SÛR'UN KÜLTÜREL KİMLİĞİNE YÖNELİK SALDIRILAR
Dicle Nehri, Hevsel Bahçeleri ve Sûr içindeki yapılar, birbirlerini etkileyen ve aynı zamanda ayrı ayrı sorunları barındıran alanlar olarak öne çıkıyor. Dicle Nehri’nde yapılan kaçak kum ocakları ve diğer tahribatlar, bölgenin ekolojik dengesini bozarken, Hevsel Bahçeleri'ndeki üstün evrensel değerler de bu tahribatlardan olumsuz etkileniyor. Sûr içinde yapılan ve kentin kültürel kimliği ile mimarisiyle uyuşmayan yeni yapılar, bölgenin sosyo-kültürel yapısını değiştirme tehlikesi yaratıyor. Bu değişim, sokak dokusu ve mahalle kültürünün de bozulmasına yol açmaktadır. Altı mahallenin boşaltılması sonucu Hevsel'de tarım yapılamaz hale gelirken, ekolojik tahribatlar ve alan işgalleri de bu süreci derinleştiriyor.
ASİMİLASYON POLİTİKALARI VE KÜRT KİMLİĞİNİN SİLİNMESİ HAMLESİ!
Amed Sûr’da yaşanan yıkımlar, sadece fiziksel bir tahribat olarak değil, aynı zamanda bölgenin kültürel kimliğine yönelik sistematik bir saldırı olarak değerlendiriliyor. Bu süreç, Kürt kimliğinin ve kültürünün sistematik olarak silinmesi olarak da okunabilir. Gaspçı kayyum yönetimleri aracılığıyla yürütülen bu politikalar, bölgenin tarihsel ve kültürel dokusunu yok etme amacını da taşıyor. Sanatın, kültürün ve yerel kimliğin silinmesi, bölgenin asimilasyon politikalarının bir parçası olarak gelişiyor.

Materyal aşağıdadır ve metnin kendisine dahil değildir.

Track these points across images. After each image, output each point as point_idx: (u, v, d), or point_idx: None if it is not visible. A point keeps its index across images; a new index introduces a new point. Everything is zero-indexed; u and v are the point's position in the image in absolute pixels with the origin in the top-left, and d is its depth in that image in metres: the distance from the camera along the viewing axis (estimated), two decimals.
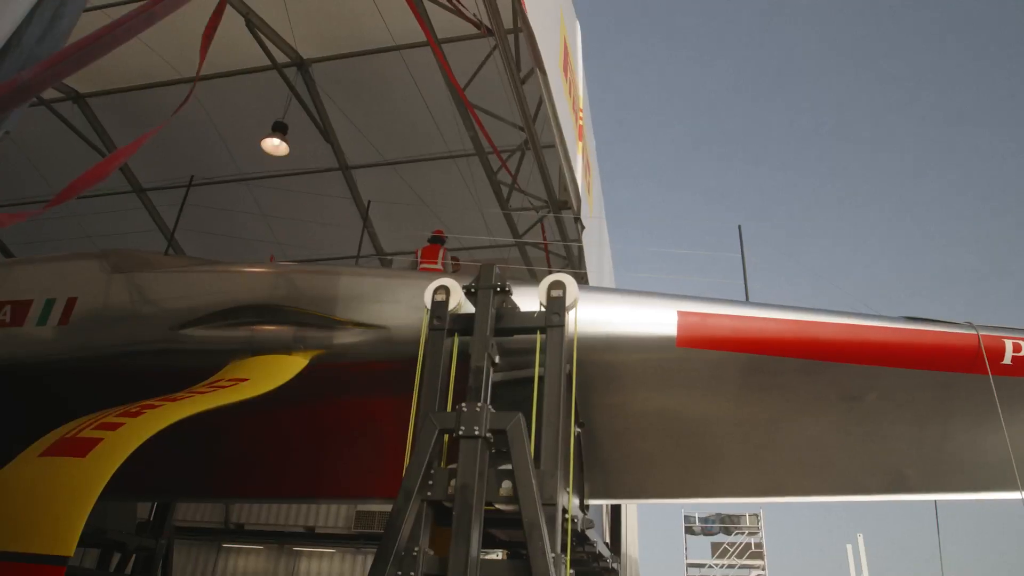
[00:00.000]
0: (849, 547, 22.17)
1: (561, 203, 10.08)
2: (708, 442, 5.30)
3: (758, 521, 22.76)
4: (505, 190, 10.60)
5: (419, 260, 8.66)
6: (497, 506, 3.81)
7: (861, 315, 4.88)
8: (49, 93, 11.13)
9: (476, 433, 3.82)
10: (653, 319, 4.91)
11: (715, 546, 22.94)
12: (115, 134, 11.94)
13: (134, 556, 7.89)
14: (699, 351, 4.79)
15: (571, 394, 4.27)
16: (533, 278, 11.26)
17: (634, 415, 5.24)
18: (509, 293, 4.51)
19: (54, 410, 5.58)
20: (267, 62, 10.04)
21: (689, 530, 23.28)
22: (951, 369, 4.63)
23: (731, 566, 22.49)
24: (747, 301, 5.28)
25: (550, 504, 3.71)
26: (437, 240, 9.36)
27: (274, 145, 10.27)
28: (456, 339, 4.45)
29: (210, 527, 15.37)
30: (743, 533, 22.78)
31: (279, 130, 10.18)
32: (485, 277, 4.46)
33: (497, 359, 4.29)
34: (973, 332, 4.72)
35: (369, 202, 9.50)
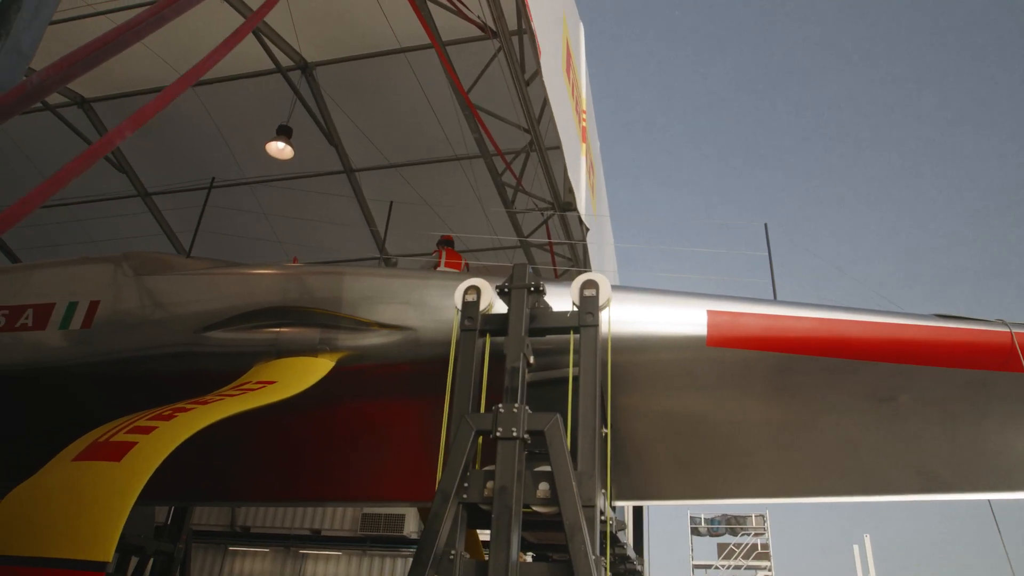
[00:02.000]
0: (856, 548, 22.13)
1: (566, 204, 10.10)
2: (736, 443, 5.24)
3: (764, 522, 22.66)
4: (510, 192, 10.61)
5: (440, 261, 8.67)
6: (534, 508, 3.77)
7: (892, 313, 4.84)
8: (53, 98, 11.14)
9: (514, 434, 3.79)
10: (682, 319, 4.86)
11: (721, 547, 22.86)
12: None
13: (152, 560, 7.86)
14: (729, 351, 4.74)
15: (606, 394, 4.23)
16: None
17: (661, 415, 5.19)
18: (543, 293, 4.47)
19: (76, 414, 5.57)
20: (271, 66, 10.05)
21: (695, 531, 23.21)
22: (984, 367, 4.59)
23: (737, 567, 22.39)
24: (775, 300, 5.25)
25: (589, 506, 3.68)
26: (450, 244, 9.39)
27: (279, 149, 10.27)
28: (488, 340, 4.40)
29: (217, 530, 15.40)
30: (749, 534, 22.69)
31: (283, 133, 10.19)
32: (519, 276, 4.42)
33: (532, 359, 4.26)
34: (1006, 330, 4.66)
35: (392, 203, 9.54)
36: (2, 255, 13.79)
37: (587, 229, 9.05)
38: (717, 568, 22.56)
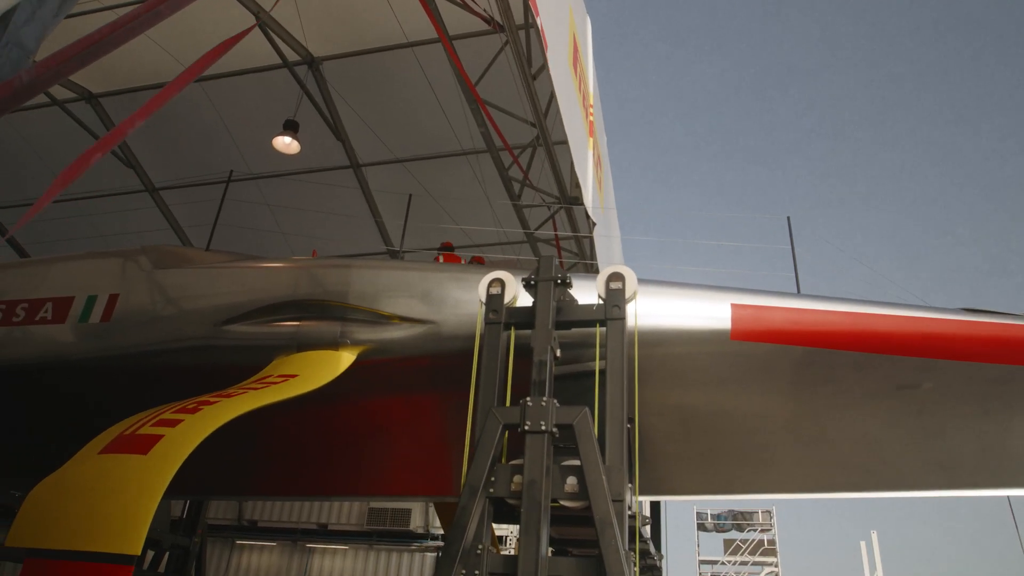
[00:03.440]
0: (863, 544, 22.16)
1: (573, 199, 10.08)
2: (757, 437, 5.19)
3: (771, 518, 22.63)
4: (516, 186, 10.59)
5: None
6: (562, 502, 3.76)
7: (918, 307, 4.79)
8: (62, 93, 11.13)
9: (542, 428, 3.76)
10: (706, 312, 4.82)
11: (728, 543, 22.80)
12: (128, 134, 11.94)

Bu bağlamda, UNESCO’nun uyarılarına rağmen Türkiye’nin Sûr’da yürüttüğü imar çalışmaları ve bölgenin kültürel kimliğini yok eden politikalar, uluslararası toplumun dikkatini çekmeye devam ediyor. Amed'in Sûr ilçesi, binlerce yıllık medeniyetlerin izlerini taşıyan bir alan olarak sadece fiziksel yapılarının değil, aynı zamanda kültürel ve tarihsel hafızasının korunmasını gerektirirken Türkiye’nin mevcut politikaları, bu değerlerin korunması yerine bölgenin tarihsel kimliğinin silinmesini amaçlıyor.
Amed kent dinamikleri, Sûr’da yaşanan bu sürece ilişkin, Türkiye’nin kültürel miras yönetiminde ciddi sorunlar yaşadığını ve uluslararası toplumun bu konuyu daha yakından takip etmesi gerektiğini vurguluyor; UNESCO ve diğer uluslararası kuruluşların Türkiye’nin bu yıkıcı politikalarına karşı daha etkili önlemler alması ve bölgenin tarihsel ve kültürel zenginliklerinin korunmasının sağlanması için daha çok mücadele edilmesi gerektiğini belirtiyor. Aksi takdirde Amed Sûr’da yüz yıllardır yaşamış olan kültürel ve dini zenginlikler geri dönülmez bir şekilde yok olmayla yüz yüze kalabilir.